▶ _TASK DESCRIPTION_
Repeat exactly, and only, the lines of the entries below from the one with "I also nest" through the one with "how tight you guys have found you can go.", both ends included.

▶ _PROVIDED DATA_
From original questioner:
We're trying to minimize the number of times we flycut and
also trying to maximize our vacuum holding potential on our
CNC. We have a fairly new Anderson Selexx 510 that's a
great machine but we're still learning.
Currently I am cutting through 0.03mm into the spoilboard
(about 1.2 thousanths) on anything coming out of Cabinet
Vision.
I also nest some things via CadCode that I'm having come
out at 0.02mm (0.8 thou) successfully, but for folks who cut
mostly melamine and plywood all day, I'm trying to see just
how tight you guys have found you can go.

--

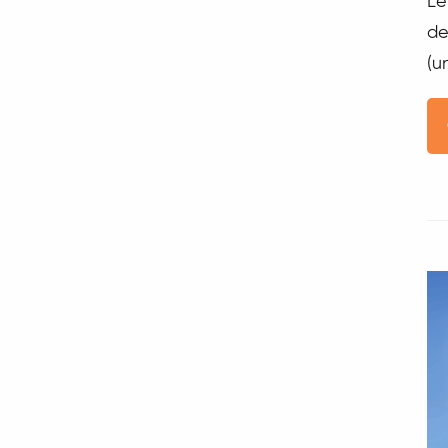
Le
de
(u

--

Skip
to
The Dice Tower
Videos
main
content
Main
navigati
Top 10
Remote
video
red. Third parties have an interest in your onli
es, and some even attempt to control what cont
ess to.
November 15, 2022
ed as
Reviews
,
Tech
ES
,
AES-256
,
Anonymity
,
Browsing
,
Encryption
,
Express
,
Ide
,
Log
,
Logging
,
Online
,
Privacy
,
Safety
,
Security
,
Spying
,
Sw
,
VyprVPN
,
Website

▶ _ANSWER SECTION_
I also nest some things via CadCode that I'm having come
out at 0.02mm (0.8 thou) successfully, but for folks who cut
mostly melamine and plywood all day, I'm trying to see just
how tight you guys have found you can go.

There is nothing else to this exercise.